(Given request): Reproduce the passage of the Las Vegas show article below word for word, from "Why, putting scantilly" to "people like them.".

(Text extract):
════════════════
“We’re evolving as a society, becoming more accepting and more open,” says Bryan Cheatham. “I just think it’s time now to explore that and push the envelope and see how far we can go.”
But this is Las Vegas, so what groundbreaking societal change are we speaking of?
Why, putting scantilly clad women and G-string dudes into the same show, of course.
C’mon. It is the Strip’s last bastion of segregation. Before, you had to choose between female cabaret shows, or “nude dude” G-stringers for the bachelorettes.
But on March 11, Chippendales producer Kevin Denberg opens “53X” in the Chateau Nightclub at Paris Las Vegas. Four men, four women, in the same show. Producers say it will feature “obscured nudity and implied nudity” but no bare breasts.
“Gay guys can come. Straight guys can come. Everybody can come together as one and enjoy sex and love and be entertained,” says creative director Cheatham, as sentimental a statement about the Las Vegas show scene as you are likely to hear.
“53X” will answer the question of whether the idea just had to wait for the right time, or whether the two formats were separated because that’s the way people like them.
Having seen both sides, I can say the “girls’ night” audiences at the dude shows seem far more liberated to scream and go crazy without the ballcap-wearing, buried-six-pack guys they left at home.
The other side already has made progress in this direction, and is the one more likely to make room for the new show. “Fantasy” is but one example of a cabaret show playing to the middle, with either a female stand-up or an athletic physical comedian such as Sean E. Cooper. This tactic traces back more than 10 years, to “Skintight” at Harrah’s Las Vegas and its willing-to-bare-it host Darryl Ross.
But those were unadvertised rewards for wives and girlfriends who had already decided to take a bullet and let their guys ogle. “53X” advertises its equal four/four mix, with no tiebreaker in the host, because the host is in drag.
════════════════
(Extracted material):
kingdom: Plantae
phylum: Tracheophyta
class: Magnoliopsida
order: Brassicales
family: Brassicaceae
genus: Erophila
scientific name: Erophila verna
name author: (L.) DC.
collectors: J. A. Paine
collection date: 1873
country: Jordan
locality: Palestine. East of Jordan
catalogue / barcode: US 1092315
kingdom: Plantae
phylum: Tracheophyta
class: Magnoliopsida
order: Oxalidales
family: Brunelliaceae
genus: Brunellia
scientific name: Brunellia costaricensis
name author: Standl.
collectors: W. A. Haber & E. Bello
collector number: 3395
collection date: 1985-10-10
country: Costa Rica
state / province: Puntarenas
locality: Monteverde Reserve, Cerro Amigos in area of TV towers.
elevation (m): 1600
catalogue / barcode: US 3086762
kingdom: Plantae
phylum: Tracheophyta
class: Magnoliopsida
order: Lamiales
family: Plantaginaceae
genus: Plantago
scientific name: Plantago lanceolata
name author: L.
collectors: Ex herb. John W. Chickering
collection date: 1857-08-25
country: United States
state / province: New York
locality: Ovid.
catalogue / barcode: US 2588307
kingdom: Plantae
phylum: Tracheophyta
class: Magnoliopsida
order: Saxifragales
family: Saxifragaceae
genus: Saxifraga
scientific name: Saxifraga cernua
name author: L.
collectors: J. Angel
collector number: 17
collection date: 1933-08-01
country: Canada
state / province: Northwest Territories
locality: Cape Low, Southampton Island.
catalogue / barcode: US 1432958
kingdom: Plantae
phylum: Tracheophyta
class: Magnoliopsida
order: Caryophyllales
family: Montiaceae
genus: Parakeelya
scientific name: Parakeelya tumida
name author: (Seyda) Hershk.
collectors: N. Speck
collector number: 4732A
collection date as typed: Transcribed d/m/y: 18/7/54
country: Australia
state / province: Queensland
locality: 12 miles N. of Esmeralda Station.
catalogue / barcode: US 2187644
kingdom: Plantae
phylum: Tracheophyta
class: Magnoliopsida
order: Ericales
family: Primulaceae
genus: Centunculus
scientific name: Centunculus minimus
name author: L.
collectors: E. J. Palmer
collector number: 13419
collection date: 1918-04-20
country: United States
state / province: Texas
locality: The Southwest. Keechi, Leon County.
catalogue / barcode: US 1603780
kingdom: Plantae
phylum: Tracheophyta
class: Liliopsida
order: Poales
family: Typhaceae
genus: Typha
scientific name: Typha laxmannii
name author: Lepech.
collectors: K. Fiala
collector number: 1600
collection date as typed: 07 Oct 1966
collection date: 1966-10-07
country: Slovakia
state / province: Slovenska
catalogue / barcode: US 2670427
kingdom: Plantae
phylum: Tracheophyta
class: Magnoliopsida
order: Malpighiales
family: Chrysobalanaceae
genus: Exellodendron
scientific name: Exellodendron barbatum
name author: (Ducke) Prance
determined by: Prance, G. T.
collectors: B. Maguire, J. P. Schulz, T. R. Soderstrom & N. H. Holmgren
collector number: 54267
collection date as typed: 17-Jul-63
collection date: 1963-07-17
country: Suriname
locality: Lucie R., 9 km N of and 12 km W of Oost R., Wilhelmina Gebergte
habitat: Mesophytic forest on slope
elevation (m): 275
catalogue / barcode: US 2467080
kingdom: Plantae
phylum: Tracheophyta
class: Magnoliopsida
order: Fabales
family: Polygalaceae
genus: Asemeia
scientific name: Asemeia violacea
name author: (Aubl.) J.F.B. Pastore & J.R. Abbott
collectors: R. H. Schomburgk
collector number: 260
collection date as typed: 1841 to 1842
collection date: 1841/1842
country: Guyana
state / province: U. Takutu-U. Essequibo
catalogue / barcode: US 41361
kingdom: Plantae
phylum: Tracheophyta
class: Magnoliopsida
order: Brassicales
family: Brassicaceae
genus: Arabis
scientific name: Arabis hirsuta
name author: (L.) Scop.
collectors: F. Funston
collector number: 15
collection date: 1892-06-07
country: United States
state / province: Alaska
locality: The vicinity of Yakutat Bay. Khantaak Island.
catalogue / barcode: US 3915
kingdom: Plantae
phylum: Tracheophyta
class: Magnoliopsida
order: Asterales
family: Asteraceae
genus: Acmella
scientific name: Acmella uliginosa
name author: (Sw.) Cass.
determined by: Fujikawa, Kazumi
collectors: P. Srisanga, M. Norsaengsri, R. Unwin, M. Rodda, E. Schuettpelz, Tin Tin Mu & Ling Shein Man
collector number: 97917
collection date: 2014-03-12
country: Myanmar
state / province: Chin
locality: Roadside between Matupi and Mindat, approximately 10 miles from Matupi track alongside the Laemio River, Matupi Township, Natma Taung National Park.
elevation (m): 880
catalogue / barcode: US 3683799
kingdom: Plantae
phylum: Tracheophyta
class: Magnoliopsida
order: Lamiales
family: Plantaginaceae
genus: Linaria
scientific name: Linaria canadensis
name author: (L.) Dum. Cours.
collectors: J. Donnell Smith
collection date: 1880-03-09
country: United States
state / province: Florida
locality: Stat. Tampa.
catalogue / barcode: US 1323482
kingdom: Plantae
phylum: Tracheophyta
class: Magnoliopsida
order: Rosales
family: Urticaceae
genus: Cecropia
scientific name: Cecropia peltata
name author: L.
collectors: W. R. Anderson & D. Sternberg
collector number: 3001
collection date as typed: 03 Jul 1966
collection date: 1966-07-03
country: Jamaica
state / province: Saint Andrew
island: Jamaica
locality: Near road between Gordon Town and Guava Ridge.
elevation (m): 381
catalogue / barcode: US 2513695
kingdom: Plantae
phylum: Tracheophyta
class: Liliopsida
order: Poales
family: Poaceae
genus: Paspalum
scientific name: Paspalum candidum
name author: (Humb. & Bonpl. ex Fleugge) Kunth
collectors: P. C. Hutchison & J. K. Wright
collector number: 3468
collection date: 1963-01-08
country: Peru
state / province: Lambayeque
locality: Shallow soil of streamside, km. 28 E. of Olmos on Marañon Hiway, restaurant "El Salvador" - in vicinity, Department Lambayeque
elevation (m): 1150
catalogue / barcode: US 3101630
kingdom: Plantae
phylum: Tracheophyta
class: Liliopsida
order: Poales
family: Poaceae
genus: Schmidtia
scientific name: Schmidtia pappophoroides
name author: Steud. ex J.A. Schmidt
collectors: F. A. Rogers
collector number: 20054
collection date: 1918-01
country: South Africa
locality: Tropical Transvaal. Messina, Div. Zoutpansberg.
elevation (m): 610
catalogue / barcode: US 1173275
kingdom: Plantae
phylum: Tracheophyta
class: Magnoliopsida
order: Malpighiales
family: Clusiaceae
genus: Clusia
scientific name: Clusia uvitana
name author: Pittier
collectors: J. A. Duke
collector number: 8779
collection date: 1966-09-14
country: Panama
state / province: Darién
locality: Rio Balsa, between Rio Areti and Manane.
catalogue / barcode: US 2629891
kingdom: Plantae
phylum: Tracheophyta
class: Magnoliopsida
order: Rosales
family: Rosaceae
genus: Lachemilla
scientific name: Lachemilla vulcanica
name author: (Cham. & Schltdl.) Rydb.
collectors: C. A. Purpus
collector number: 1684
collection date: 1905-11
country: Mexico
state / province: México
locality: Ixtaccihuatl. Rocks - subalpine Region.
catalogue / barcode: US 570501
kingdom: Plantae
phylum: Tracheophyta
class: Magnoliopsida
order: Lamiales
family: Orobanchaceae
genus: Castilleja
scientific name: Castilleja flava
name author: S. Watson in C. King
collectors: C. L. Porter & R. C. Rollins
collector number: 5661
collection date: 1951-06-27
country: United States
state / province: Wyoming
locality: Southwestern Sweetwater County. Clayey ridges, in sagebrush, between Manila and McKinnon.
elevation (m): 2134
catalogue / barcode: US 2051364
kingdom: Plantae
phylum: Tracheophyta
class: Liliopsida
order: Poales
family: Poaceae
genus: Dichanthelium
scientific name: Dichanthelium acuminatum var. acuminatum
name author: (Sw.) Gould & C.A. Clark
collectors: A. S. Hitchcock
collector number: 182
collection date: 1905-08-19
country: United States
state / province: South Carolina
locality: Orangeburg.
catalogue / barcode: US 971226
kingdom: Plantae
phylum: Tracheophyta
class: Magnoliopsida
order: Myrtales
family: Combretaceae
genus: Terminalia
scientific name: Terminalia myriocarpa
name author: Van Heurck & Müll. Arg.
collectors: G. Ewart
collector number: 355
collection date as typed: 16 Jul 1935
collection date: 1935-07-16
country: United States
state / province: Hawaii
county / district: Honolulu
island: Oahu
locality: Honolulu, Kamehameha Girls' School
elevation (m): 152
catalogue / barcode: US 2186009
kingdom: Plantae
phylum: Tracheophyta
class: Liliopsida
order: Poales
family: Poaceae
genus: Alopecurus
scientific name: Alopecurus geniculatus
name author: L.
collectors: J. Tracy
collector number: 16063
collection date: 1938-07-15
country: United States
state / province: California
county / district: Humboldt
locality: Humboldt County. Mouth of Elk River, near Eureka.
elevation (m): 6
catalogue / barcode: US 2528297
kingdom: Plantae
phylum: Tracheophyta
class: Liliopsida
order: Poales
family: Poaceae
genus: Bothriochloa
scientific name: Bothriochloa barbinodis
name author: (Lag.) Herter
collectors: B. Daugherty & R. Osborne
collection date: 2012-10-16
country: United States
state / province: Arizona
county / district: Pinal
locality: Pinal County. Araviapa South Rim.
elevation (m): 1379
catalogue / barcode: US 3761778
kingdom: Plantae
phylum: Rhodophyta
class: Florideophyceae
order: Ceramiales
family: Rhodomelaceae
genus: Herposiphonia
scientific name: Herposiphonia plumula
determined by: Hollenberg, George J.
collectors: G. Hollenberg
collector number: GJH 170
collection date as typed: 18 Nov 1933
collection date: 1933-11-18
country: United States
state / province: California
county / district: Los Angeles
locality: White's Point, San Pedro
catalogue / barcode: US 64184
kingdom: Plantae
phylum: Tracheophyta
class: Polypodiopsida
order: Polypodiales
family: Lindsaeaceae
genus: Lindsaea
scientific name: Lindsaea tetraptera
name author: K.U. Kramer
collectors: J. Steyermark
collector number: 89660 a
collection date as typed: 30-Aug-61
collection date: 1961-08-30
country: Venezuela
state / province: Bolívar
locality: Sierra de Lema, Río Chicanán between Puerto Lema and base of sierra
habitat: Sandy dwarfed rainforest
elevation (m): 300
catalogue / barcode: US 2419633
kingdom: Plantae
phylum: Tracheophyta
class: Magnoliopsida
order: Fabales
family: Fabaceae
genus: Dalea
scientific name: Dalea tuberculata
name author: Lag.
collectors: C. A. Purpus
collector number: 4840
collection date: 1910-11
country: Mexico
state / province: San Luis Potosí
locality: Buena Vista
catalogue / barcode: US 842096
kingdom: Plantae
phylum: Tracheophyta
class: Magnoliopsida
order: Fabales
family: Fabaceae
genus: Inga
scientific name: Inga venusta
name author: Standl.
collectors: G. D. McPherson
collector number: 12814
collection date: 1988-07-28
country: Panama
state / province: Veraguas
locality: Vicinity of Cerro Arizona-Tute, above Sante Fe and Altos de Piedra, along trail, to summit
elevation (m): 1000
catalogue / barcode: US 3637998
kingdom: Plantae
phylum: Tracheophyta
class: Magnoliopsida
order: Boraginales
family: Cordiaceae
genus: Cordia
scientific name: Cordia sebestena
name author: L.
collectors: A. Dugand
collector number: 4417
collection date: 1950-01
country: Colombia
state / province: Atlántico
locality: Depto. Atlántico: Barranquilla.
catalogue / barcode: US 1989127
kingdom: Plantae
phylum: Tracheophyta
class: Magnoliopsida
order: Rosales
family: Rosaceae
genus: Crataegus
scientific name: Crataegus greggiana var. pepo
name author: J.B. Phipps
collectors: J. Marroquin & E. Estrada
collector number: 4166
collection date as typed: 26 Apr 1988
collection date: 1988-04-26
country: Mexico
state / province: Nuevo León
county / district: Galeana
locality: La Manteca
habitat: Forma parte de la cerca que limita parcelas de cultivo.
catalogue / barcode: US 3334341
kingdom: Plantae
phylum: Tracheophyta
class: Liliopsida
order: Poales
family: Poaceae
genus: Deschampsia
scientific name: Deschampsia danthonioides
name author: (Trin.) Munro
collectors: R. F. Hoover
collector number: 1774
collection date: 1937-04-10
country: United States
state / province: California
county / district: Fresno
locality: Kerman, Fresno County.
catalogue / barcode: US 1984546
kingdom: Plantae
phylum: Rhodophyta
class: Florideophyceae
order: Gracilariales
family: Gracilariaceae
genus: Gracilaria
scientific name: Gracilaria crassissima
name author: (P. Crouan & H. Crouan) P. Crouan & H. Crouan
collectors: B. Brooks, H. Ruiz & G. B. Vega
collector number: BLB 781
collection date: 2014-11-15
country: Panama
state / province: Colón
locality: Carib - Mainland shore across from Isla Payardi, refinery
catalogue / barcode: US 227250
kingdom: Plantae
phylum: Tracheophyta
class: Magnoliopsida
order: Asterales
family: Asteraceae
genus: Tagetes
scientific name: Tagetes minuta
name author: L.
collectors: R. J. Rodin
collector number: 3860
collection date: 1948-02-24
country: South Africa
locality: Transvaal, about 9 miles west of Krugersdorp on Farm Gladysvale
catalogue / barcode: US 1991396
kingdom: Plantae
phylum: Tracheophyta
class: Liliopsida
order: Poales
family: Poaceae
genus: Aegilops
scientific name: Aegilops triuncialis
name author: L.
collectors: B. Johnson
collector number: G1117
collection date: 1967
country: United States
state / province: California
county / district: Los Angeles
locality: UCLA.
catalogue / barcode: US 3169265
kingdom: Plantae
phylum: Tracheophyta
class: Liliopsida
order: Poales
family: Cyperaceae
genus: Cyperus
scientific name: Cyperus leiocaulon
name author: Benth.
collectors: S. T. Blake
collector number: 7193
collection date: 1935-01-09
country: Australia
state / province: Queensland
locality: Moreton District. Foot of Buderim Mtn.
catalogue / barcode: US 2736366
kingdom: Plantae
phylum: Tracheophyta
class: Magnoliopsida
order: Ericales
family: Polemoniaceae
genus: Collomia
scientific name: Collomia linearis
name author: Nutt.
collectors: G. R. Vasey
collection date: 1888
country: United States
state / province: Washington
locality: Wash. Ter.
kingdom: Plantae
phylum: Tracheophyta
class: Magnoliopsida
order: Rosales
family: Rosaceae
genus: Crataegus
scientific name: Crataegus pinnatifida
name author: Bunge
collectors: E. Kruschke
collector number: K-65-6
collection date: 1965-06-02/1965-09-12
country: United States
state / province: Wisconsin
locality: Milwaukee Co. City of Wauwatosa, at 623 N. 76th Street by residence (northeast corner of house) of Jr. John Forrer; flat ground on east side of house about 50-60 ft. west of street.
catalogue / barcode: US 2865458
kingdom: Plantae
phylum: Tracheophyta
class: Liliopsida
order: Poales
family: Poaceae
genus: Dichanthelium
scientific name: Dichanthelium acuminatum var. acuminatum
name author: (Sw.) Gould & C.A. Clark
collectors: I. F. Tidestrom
════════════════
(Solution):
Why, putting scantilly clad women and G-string dudes into the same show, of course.
C’mon. It is the Strip’s last bastion of segregation. Before, you had to choose between female cabaret shows, or “nude dude” G-stringers for the bachelorettes.
But on March 11, Chippendales producer Kevin Denberg opens “53X” in the Chateau Nightclub at Paris Las Vegas. Four men, four women, in the same show. Producers say it will feature “obscured nudity and implied nudity” but no bare breasts.
“Gay guys can come. Straight guys can come. Everybody can come together as one and enjoy sex and love and be entertained,” says creative director Cheatham, as sentimental a statement about the Las Vegas show scene as you are likely to hear.
“53X” will answer the question of whether the idea just had to wait for the right time, or whether the two formats were separated because that’s the way people like them.